Question about PC I bought in 1991

Back in 1991, my wife and I bought our first PC . IIRC it was a 386 that ran on DOS. One of the switches on it was labeled “TURBO,” and when it was pressed, a little green LED would light up.

I don’t see TURBO buttons on PCs any more, and it occurs to me that I never knew what it was supposed to do.

So, all you ‘90s computer experts out there, what was it meant to do, other than make that green light go on?

There’s a Wikipedia article that explains it probably better than I could as a layman.

Incidentally, it actually causes the computer to run slower.

The Turbo button set the computer’s CPU to run at a lower clock speed. It became fairly standard in the late 80s/early 90s when lots of the so-called “IBM Compatible” PCs were hitting the market. It also would sometimes be on cases for PCs that didn’t actually support the function, in those scenarios the button would typically not have any connection to anything inside and did nothing.

There is an old PC Magazine article talking about it in 1989 that Google has archived: PC Mag - Google Books

(It isn’t much of a write up.) [It is amusing to note the 286 they are talking about with a 20 MHz clock speed had some configurations where it cost up to $3000–in 1989 dollars, or around $6800 today.]

If you’re wondering why someone would want to deliberately slow down their PC, under the major IBM CPU releases, programmers developed applications to run against a specific, expected standard. As systems started to hit the market that had higher clock speeds…some programs would run in ways that made them hard to use. The most obvious example is a computer game, say imagine a PC port of Pac-Man, designed to run at a standard clockspeed, but then installed on a CPU that runs much faster, the movement of all the enemies and the game itself would start to move rapidly, too rapidly to be played.

You can run into this if you get really old DOS games to work on a modern computer, even on a DOSBox emulator if you don’t setup the emulator correctly to slow it down. These programs essentially tied activity speeds in the program to the expected speed of the CPU, so an faster CPU would render the program potentially unusable–the turbo button would simply have the CPU operate at a slower clock speed to make such programs usable.

I had Pacman on a 6502-based computer (Compukit UK-101) in the early 80’s. The CPU was clocked at 1MHz, but there was a clock switch that enabled a 2Mhz clock. Talk about turbo. Pacman was unplayable at that speed.

Basically, when you were grabbing as many cycles as you could get out of the CPUs of the time, there wasn’t sufficient time to sync delays to a hardware clock (if there was one available), so you made do with a few NOPs in a loop to make delays, and doubling the clock halved the delay.

Good times …

And here I always assumed that it was to speed things up if the computer took too long to connect to the BBS.

I think that’s because the “turbo” button toggled between the slower normal mode and the accelerated “turbo” mode. But “turbo” was activated by default, so the quirk was that pressing the button would switch to non-turbo mode and hence slow things down.

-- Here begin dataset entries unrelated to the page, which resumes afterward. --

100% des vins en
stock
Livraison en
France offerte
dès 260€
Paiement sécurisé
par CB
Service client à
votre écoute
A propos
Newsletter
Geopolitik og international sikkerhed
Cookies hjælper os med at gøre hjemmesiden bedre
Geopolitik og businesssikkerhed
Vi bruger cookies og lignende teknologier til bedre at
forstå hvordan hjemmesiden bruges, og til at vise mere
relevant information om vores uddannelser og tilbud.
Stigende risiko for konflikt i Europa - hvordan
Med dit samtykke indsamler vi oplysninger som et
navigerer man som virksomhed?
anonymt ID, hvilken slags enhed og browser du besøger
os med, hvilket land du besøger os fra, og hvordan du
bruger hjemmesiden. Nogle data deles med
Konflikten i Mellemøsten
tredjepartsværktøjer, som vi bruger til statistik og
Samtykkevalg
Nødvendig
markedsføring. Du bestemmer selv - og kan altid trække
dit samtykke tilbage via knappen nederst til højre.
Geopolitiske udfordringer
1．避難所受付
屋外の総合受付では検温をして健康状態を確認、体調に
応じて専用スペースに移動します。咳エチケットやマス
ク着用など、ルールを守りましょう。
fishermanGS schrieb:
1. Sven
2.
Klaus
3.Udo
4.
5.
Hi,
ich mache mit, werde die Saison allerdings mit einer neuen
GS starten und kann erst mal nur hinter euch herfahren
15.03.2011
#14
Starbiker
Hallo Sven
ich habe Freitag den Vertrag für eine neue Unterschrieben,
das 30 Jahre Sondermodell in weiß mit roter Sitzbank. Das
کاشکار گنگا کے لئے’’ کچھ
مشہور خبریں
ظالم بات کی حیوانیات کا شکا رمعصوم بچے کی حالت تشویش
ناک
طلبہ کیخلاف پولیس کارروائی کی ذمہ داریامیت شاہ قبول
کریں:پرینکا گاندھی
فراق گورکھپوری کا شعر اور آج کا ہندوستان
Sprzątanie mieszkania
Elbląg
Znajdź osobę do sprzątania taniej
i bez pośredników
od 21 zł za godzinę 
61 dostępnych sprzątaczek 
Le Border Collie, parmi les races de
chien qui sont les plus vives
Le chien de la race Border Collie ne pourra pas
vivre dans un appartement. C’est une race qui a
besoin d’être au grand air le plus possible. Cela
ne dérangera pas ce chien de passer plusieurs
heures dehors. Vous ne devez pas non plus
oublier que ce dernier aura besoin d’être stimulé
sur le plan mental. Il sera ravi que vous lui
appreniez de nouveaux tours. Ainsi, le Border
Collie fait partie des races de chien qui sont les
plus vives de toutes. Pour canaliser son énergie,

People who program embedded systems and drivers still have to deal with clock-cycle timings.

I had one of those !
I soldered it myself !
then had to have it repaired 'cause my soldering was crap !!

Although, according to the wiki, in a minority of cases it was wired the opposite way.

This is one of the worst labelling standards I’ve ever come across. “Turbo” will probably slow down your computer, though it might do the opposite. Press it and see!

Mine was second-hand, so pre-constructed with extra memory, ROM assembler and upgraded graphics to give an 80 column screen. A significant upgrade from my ZX81.

The turbo button should let the computer run at the fastest speed when enabled, although of course it’s probably possible to wire it the wrong way in hardware or software.

The name “turbo” is just marketing-speak for “non-compatibility-mode”. No one wants a button that makes their computer slower; they want one that makes it faster!

Certainly. I remember (in the mid to late 80’s) adding NOPs to code to allow the registers of a speech synthesizer to settle after writing a value, before reading from a different register. It is easier when the system clock is tightly constrained (like an embedded system) - but it must be more complex for a modern PC device where the CPU clock speed can be much more variable across processors/motherboards. I haven’t dug into any driver code to see how linux driver developers handle this.